- What is needed:
Your answer should be every line from the records that contains "amministratore".

(Items from a data source)
=== Begin Enclosure ===

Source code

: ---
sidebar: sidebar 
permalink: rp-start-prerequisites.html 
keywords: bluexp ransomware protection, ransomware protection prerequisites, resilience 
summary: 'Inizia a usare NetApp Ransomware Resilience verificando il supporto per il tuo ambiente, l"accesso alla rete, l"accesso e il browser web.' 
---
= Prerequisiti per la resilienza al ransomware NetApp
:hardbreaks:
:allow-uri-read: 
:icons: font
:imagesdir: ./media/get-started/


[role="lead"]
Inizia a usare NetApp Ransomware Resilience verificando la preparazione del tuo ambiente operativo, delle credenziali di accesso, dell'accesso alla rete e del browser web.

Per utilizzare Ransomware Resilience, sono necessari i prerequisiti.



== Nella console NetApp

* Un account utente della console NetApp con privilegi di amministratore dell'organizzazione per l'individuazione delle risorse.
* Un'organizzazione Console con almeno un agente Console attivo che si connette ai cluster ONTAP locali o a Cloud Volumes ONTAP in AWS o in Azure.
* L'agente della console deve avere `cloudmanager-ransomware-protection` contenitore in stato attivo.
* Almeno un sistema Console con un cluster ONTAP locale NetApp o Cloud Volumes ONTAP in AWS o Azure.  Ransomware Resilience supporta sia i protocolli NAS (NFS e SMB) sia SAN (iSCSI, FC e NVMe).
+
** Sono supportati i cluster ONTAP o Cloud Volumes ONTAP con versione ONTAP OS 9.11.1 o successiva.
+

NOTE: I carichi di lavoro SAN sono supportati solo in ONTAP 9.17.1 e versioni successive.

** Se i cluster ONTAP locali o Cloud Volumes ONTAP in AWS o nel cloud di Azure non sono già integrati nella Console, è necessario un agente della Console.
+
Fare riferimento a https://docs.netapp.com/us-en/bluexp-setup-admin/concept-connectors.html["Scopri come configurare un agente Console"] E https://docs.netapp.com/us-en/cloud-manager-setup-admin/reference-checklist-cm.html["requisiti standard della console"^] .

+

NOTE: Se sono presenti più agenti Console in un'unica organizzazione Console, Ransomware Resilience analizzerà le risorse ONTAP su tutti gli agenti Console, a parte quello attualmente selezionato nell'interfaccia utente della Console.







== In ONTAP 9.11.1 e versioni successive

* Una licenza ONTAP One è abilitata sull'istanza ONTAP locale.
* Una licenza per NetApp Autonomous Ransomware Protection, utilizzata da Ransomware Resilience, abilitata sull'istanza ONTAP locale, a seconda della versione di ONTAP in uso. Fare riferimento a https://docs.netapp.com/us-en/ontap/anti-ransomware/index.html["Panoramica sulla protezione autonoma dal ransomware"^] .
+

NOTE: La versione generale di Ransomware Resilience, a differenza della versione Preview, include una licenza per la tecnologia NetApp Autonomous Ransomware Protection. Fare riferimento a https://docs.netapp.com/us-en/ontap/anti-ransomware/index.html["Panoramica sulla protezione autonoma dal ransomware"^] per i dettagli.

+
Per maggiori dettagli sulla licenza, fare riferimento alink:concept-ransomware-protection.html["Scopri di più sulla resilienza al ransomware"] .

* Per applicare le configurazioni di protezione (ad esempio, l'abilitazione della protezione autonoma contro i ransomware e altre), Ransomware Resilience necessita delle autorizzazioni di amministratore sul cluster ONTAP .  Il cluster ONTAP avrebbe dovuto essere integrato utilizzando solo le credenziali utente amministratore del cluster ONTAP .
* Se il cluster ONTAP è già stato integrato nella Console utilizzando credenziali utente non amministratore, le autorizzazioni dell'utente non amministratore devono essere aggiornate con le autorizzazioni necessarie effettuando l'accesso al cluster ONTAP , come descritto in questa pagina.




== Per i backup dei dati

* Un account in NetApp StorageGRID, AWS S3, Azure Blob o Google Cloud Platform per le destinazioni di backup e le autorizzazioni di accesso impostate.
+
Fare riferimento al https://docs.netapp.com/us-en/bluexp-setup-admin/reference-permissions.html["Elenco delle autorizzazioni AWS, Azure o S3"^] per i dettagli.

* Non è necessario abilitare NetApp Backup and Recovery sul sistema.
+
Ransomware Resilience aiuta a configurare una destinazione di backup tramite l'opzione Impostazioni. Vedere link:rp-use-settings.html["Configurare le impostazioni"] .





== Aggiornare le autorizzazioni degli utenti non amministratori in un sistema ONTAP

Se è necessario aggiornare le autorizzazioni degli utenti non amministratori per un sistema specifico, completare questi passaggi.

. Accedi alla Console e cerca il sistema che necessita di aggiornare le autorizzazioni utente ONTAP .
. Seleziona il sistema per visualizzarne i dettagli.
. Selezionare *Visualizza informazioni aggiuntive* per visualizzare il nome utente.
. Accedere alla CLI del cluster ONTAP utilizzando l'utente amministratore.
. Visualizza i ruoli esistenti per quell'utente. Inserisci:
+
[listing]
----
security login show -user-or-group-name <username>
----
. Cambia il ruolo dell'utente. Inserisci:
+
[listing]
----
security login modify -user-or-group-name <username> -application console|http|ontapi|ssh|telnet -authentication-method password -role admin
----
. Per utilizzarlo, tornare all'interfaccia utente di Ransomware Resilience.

=== End Enclosure ===

- Exercise response:
* Un account utente della console NetApp con privilegi di amministratore dell'organizzazione per l'individuazione delle risorse.
* Per applicare le configurazioni di protezione (ad esempio, l'abilitazione della protezione autonoma contro i ransomware e altre), Ransomware Resilience necessita delle autorizzazioni di amministratore sul cluster ONTAP .  Il cluster ONTAP avrebbe dovuto essere integrato utilizzando solo le credenziali utente amministratore del cluster ONTAP .
* Se il cluster ONTAP è già stato integrato nella Console utilizzando credenziali utente non amministratore, le autorizzazioni dell'utente non amministratore devono essere aggiornate con le autorizzazioni necessarie effettuando l'accesso al cluster ONTAP , come descritto in questa pagina.
. Accedere alla CLI del cluster ONTAP utilizzando l'utente amministratore.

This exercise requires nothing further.